When Stephen’s grandfather dies and his father is injured, Stephen and his dad eventually find their way to a hidden community called Settler’s Landing.  Here, the people live much as they did before The Collapse – in houses, with schools and holiday celebrations and even baseball.  Stephen has never experienced this kind of life, and he is torn between returning to what he has always known and accepting this new life that seems too good to be true.  Of course, there is a girl involved, too: Jenny, a strong-willed, self-imposed outcast among her own people.  When a disaster occurs for which Stephen feels responsible, he must choose whether to run or stay and help his new community.
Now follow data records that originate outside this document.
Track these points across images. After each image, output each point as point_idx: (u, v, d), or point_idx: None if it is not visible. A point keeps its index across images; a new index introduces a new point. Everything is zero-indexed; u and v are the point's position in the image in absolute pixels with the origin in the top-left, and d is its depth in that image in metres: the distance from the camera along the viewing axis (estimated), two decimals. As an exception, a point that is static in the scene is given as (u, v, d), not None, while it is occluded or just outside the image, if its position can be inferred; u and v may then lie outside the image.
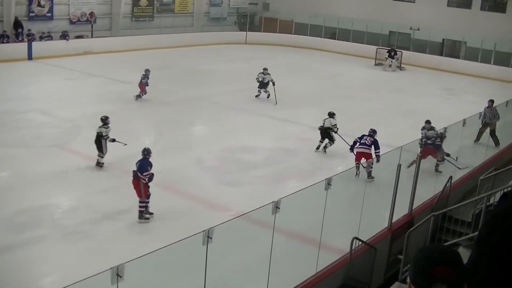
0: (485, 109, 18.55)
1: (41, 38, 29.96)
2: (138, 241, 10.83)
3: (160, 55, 31.61)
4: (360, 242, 10.36)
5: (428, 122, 16.29)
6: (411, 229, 10.66)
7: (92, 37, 32.73)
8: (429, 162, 15.62)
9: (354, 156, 14.97)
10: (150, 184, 11.76)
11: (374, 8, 37.66)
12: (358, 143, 14.97)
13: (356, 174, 14.44)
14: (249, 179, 14.66)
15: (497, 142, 18.25)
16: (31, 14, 30.15)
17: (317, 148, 17.04)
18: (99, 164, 14.53)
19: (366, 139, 14.89)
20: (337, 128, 16.82)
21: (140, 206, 11.71)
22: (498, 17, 33.80)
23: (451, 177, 13.54)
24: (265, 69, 23.14)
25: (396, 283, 9.46)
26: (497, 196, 10.84)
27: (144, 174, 11.61)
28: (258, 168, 15.52)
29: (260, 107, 21.92)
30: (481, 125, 18.40)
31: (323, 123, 16.90)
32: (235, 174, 14.95)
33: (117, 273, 6.11)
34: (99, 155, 14.48)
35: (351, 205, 12.06)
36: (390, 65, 33.27)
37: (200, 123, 20.61)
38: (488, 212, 10.26)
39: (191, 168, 14.99)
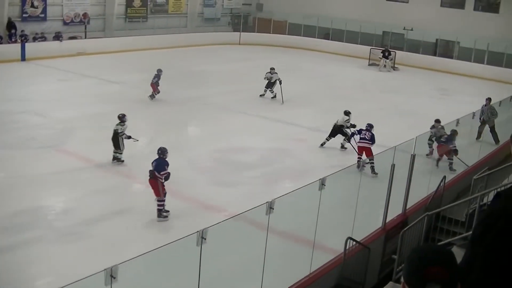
0: (482, 107, 18.88)
1: (34, 39, 29.84)
2: (133, 242, 10.80)
3: (154, 56, 31.53)
4: (354, 242, 10.37)
5: (437, 121, 16.70)
6: (405, 229, 10.69)
7: (85, 38, 32.62)
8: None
9: (355, 151, 15.87)
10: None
11: (367, 9, 37.71)
12: (358, 136, 15.74)
13: (358, 167, 14.95)
14: (244, 180, 14.65)
15: (496, 139, 18.55)
16: (24, 15, 30.03)
17: (322, 145, 17.28)
18: (119, 160, 14.91)
19: (365, 134, 15.57)
20: (350, 124, 17.09)
21: (158, 205, 11.88)
22: (491, 17, 33.93)
23: (444, 176, 13.59)
24: (272, 68, 23.33)
25: (390, 283, 9.48)
26: (491, 195, 10.89)
27: (162, 173, 11.76)
28: (253, 168, 15.52)
29: (255, 108, 21.91)
30: (479, 123, 18.64)
31: (337, 121, 17.22)
32: (230, 175, 14.94)
33: (111, 274, 6.10)
34: (115, 152, 14.87)
35: (345, 205, 12.06)
36: (384, 65, 33.34)
37: (194, 124, 20.58)
38: (482, 211, 10.27)
39: (186, 168, 14.95)
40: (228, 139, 17.86)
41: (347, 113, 17.25)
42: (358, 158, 15.55)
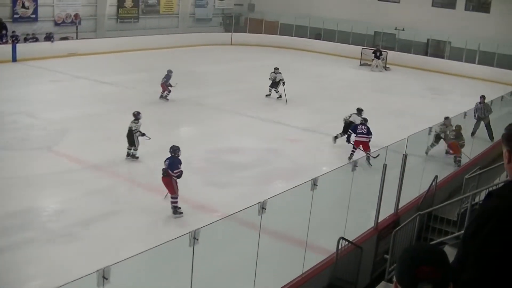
0: (476, 105, 19.11)
1: (25, 39, 29.74)
2: (127, 242, 10.76)
3: (145, 57, 31.51)
4: (347, 242, 10.38)
5: (447, 118, 16.84)
6: (397, 229, 10.71)
7: (77, 38, 32.50)
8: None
9: (353, 145, 16.21)
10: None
11: (359, 9, 37.78)
12: (357, 131, 16.07)
13: (350, 158, 15.49)
14: (236, 180, 14.65)
15: (491, 136, 18.74)
16: (15, 16, 29.90)
17: (335, 138, 17.52)
18: (134, 157, 15.19)
19: (362, 128, 16.04)
20: (362, 118, 17.19)
21: (172, 202, 12.08)
22: (482, 17, 34.09)
23: (436, 176, 13.62)
24: (276, 68, 23.41)
25: (383, 283, 9.50)
26: (482, 195, 10.92)
27: (175, 171, 11.94)
28: (246, 169, 15.51)
29: (248, 108, 21.88)
30: (475, 120, 18.87)
31: (349, 116, 17.38)
32: (223, 175, 14.93)
33: (103, 275, 6.08)
34: (129, 148, 15.16)
35: (337, 205, 12.06)
36: (377, 66, 33.42)
37: (187, 124, 20.53)
38: (474, 211, 10.32)
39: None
40: (221, 140, 17.83)
41: (359, 110, 17.47)
42: (352, 151, 16.05)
I was pulled into this novel right from the first chapters and finished it in a few days.  The characters are well drawn and real, the new landscape and situations intriguing, with plenty of action and suspense thrown in to move things along.  I was rooting for Stephen and for Jenny.  The beginning of the novel seems pretty grim, as do all post-apocalyptic stories, but there are elements of hope for a better future introduced along the way.  I thoroughly enjoyed this first novel by Jeff Hirsch and look forward to seeing what he comes up with next.

278 pages, Scholastic

NOTE: This book is classified as YA, but I think that older middle-grade readers will like it also if they generally enjoy post-apocalyptic novels.  There is, of course, some violence in it and some very mild romance.